[Source records]
————

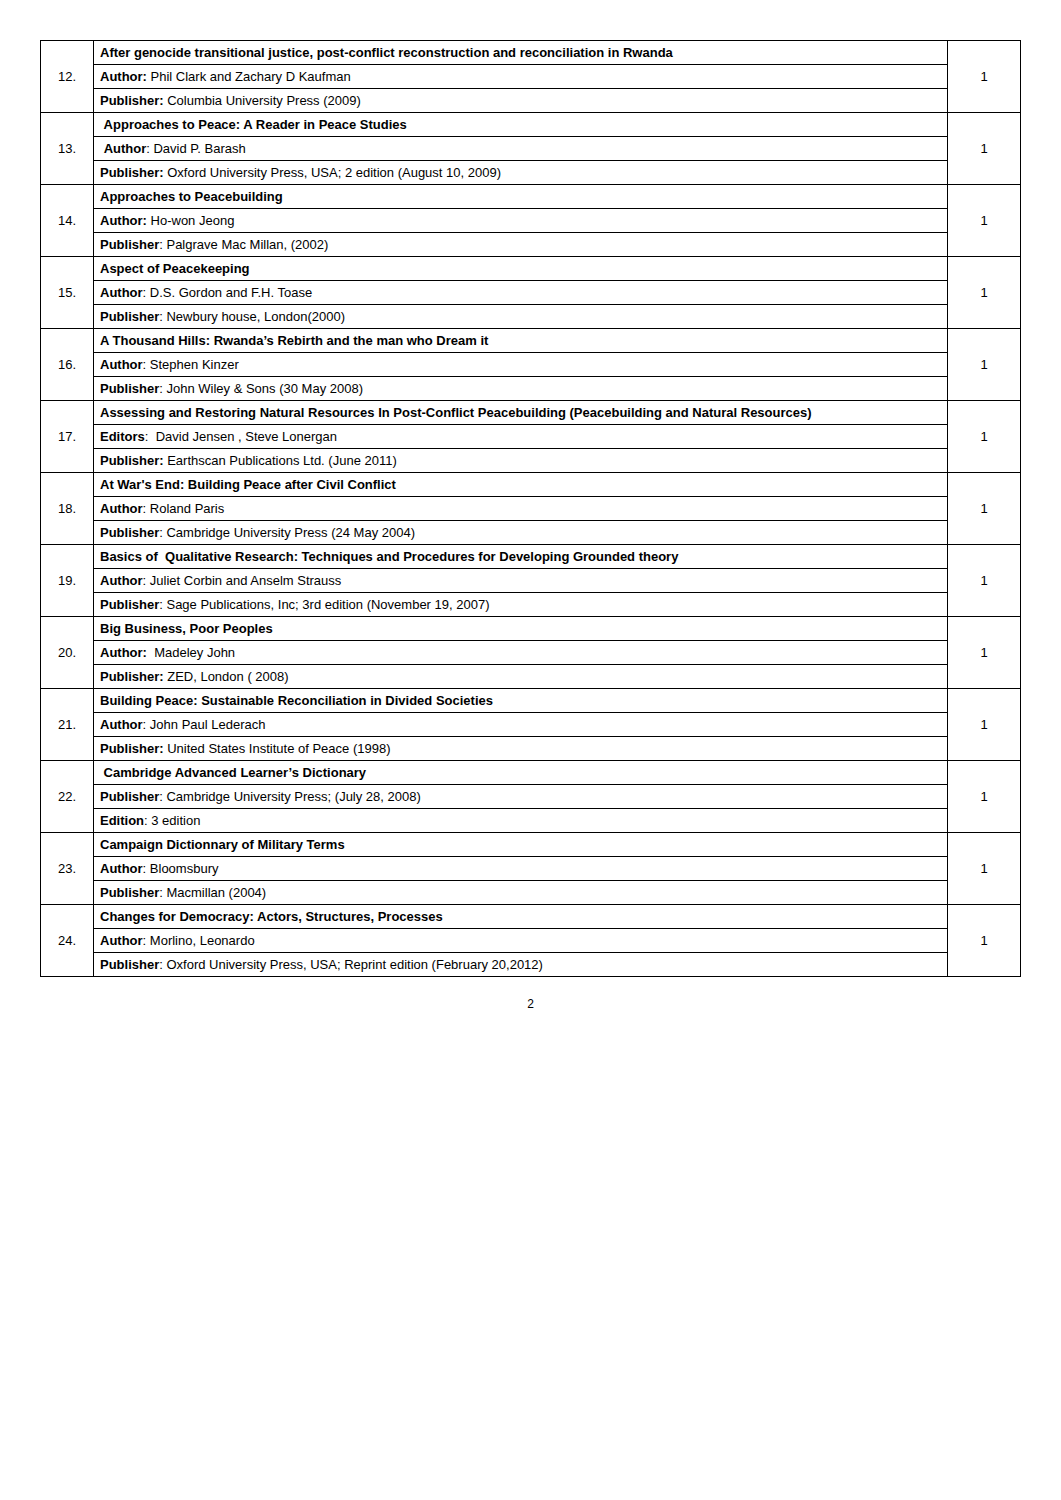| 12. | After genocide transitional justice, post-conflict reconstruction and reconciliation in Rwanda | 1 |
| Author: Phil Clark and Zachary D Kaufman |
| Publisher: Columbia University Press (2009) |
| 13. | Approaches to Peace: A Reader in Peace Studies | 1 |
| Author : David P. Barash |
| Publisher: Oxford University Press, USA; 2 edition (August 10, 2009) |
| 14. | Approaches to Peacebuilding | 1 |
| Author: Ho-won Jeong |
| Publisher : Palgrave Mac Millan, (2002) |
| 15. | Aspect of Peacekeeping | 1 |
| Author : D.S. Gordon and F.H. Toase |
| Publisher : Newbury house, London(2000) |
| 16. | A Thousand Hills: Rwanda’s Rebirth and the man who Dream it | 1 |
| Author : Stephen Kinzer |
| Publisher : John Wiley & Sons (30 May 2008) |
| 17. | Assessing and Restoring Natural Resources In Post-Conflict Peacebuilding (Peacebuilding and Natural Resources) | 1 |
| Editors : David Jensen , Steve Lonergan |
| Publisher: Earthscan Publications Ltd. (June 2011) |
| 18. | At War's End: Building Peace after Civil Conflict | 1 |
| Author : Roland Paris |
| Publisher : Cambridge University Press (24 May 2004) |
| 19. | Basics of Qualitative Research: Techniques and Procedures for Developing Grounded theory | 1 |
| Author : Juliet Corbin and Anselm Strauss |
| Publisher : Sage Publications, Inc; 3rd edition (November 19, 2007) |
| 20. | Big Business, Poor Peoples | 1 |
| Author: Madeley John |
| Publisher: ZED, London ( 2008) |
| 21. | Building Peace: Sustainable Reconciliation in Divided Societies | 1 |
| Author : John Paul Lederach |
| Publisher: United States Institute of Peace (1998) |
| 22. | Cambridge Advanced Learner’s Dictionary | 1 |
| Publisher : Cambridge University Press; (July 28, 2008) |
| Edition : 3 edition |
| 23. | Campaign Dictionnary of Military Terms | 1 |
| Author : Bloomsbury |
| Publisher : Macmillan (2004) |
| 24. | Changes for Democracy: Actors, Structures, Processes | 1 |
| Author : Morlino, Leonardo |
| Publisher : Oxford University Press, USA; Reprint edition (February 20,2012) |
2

————

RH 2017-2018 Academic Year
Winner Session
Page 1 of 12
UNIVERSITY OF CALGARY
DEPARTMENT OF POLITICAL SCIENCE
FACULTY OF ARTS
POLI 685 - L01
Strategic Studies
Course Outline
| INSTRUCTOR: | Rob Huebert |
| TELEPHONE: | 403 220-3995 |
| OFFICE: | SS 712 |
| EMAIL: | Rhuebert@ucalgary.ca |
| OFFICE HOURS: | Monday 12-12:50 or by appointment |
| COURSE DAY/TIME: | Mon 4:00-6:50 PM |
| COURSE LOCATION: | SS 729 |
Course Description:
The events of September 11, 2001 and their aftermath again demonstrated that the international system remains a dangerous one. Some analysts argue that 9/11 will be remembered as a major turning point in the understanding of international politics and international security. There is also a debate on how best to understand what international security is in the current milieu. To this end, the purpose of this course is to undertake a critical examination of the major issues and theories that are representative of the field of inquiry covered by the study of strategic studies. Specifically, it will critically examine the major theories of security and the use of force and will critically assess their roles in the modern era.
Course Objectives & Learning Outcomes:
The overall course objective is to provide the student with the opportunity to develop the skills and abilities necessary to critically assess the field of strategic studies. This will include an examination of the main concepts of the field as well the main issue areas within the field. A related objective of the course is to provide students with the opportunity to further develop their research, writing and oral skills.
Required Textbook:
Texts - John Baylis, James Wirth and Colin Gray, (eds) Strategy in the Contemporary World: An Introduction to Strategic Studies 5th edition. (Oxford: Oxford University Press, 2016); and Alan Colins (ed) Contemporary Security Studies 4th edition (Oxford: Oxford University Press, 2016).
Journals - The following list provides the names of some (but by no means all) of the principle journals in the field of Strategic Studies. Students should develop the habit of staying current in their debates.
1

————

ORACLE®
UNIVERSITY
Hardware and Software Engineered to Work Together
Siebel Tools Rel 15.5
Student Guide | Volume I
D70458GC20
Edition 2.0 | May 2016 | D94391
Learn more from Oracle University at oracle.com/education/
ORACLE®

————

Task description:
Among the entries above, how many lines include the word "Approaches"? Give the number with no comment.

Exercise result:
2